----- Listed records

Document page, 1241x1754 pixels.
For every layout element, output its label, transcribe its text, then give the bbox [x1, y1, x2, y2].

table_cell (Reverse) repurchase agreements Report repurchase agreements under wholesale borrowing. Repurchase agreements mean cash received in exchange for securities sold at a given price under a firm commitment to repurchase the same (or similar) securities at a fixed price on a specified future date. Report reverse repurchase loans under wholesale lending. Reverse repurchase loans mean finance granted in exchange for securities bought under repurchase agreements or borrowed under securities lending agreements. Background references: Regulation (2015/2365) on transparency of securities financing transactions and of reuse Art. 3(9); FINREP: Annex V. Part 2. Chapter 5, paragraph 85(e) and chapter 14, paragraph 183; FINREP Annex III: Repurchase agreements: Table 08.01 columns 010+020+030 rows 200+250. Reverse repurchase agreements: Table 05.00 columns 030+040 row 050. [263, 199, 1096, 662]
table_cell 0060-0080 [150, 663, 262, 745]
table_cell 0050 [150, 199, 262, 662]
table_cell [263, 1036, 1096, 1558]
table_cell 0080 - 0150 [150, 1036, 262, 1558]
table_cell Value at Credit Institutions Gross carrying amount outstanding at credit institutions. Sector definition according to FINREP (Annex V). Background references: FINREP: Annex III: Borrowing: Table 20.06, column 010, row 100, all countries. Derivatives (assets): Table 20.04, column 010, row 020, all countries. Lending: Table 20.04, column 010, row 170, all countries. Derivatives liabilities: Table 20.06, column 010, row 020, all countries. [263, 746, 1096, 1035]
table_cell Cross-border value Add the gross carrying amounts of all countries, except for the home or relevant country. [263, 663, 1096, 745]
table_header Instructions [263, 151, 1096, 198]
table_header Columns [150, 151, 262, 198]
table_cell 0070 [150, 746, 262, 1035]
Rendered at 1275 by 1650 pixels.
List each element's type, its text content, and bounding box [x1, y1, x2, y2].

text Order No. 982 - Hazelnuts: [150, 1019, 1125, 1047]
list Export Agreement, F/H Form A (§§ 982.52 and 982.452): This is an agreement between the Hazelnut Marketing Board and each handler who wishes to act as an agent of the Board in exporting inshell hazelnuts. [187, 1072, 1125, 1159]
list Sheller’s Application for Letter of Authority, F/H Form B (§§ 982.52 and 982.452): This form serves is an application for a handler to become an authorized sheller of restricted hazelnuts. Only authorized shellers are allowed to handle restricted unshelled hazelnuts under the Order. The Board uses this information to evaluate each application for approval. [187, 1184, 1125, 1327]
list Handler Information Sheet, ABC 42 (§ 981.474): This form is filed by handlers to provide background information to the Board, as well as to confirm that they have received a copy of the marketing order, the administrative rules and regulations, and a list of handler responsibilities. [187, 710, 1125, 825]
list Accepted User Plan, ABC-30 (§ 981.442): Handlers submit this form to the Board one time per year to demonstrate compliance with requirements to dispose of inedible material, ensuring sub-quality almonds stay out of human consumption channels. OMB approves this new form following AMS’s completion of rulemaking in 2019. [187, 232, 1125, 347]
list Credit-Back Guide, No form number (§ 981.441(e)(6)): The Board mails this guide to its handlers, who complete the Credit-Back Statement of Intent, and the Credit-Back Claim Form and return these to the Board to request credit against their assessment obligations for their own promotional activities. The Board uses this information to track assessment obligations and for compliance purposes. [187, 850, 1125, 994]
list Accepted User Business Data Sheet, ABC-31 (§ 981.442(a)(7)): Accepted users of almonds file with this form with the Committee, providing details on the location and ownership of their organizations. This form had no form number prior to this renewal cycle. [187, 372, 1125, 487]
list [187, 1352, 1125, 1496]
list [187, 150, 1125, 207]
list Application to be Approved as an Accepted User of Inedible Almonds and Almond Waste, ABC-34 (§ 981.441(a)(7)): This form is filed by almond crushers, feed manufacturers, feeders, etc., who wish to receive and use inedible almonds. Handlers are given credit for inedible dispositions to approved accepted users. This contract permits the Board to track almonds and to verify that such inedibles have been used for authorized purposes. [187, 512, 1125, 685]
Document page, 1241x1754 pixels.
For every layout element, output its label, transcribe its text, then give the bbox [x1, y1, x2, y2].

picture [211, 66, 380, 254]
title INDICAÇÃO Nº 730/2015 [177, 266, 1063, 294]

----------

Exercise instructions — Extract each line from the listing above, please, and repeat it exactly.

Task answer —
Document page, 1241x1754 pixels.
For every layout element, output its label, transcribe its text, then give the bbox [x1, y1, x2, y2].

table_cell (Reverse) repurchase agreements Report repurchase agreements under wholesale borrowing. Repurchase agreements mean cash received in exchange for securities sold at a given price under a firm commitment to repurchase the same (or similar) securities at a fixed price on a specified future date. Report reverse repurchase loans under wholesale lending. Reverse repurchase loans mean finance granted in exchange for securities bought under repurchase agreements or borrowed under securities lending agreements. Background references: Regulation (2015/2365) on transparency of securities financing transactions and of reuse Art. 3(9); FINREP: Annex V. Part 2. Chapter 5, paragraph 85(e) and chapter 14, paragraph 183; FINREP Annex III: Repurchase agreements: Table 08.01 columns 010+020+030 rows 200+250. Reverse repurchase agreements: Table 05.00 columns 030+040 row 050. [263, 199, 1096, 662]
table_cell 0060-0080 [150, 663, 262, 745]
table_cell 0050 [150, 199, 262, 662]
table_cell [263, 1036, 1096, 1558]
table_cell 0080 - 0150 [150, 1036, 262, 1558]
table_cell Value at Credit Institutions Gross carrying amount outstanding at credit institutions. Sector definition according to FINREP (Annex V). Background references: FINREP: Annex III: Borrowing: Table 20.06, column 010, row 100, all countries. Derivatives (assets): Table 20.04, column 010, row 020, all countries. Lending: Table 20.04, column 010, row 170, all countries. Derivatives liabilities: Table 20.06, column 010, row 020, all countries. [263, 746, 1096, 1035]
table_cell Cross-border value Add the gross carrying amounts of all countries, except for the home or relevant country. [263, 663, 1096, 745]
table_header Instructions [263, 151, 1096, 198]
table_header Columns [150, 151, 262, 198]
table_cell 0070 [150, 746, 262, 1035]
Rendered at 1275 by 1650 pixels.
List each element's type, its text content, and bounding box [x1, y1, x2, y2].

text Order No. 982 - Hazelnuts: [150, 1019, 1125, 1047]
list Export Agreement, F/H Form A (§§ 982.52 and 982.452): This is an agreement between the Hazelnut Marketing Board and each handler who wishes to act as an agent of the Board in exporting inshell hazelnuts. [187, 1072, 1125, 1159]
list Sheller’s Application for Letter of Authority, F/H Form B (§§ 982.52 and 982.452): This form serves is an application for a handler to become an authorized sheller of restricted hazelnuts. Only authorized shellers are allowed to handle restricted unshelled hazelnuts under the Order. The Board uses this information to evaluate each application for approval. [187, 1184, 1125, 1327]
list Handler Information Sheet, ABC 42 (§ 981.474): This form is filed by handlers to provide background information to the Board, as well as to confirm that they have received a copy of the marketing order, the administrative rules and regulations, and a list of handler responsibilities. [187, 710, 1125, 825]
list Accepted User Plan, ABC-30 (§ 981.442): Handlers submit this form to the Board one time per year to demonstrate compliance with requirements to dispose of inedible material, ensuring sub-quality almonds stay out of human consumption channels. OMB approves this new form following AMS’s completion of rulemaking in 2019. [187, 232, 1125, 347]
list Credit-Back Guide, No form number (§ 981.441(e)(6)): The Board mails this guide to its handlers, who complete the Credit-Back Statement of Intent, and the Credit-Back Claim Form and return these to the Board to request credit against their assessment obligations for their own promotional activities. The Board uses this information to track assessment obligations and for compliance purposes. [187, 850, 1125, 994]
list Accepted User Business Data Sheet, ABC-31 (§ 981.442(a)(7)): Accepted users of almonds file with this form with the Committee, providing details on the location and ownership of their organizations. This form had no form number prior to this renewal cycle. [187, 372, 1125, 487]
list [187, 1352, 1125, 1496]
list [187, 150, 1125, 207]
list Application to be Approved as an Accepted User of Inedible Almonds and Almond Waste, ABC-34 (§ 981.441(a)(7)): This form is filed by almond crushers, feed manufacturers, feeders, etc., who wish to receive and use inedible almonds. Handlers are given credit for inedible dispositions to approved accepted users. This contract permits the Board to track almonds and to verify that such inedibles have been used for authorized purposes. [187, 512, 1125, 685]
Document page, 1241x1754 pixels.
For every layout element, output its label, transcribe its text, then give the bbox [x1, y1, x2, y2].

picture [211, 66, 380, 254]
title INDICAÇÃO Nº 730/2015 [177, 266, 1063, 294]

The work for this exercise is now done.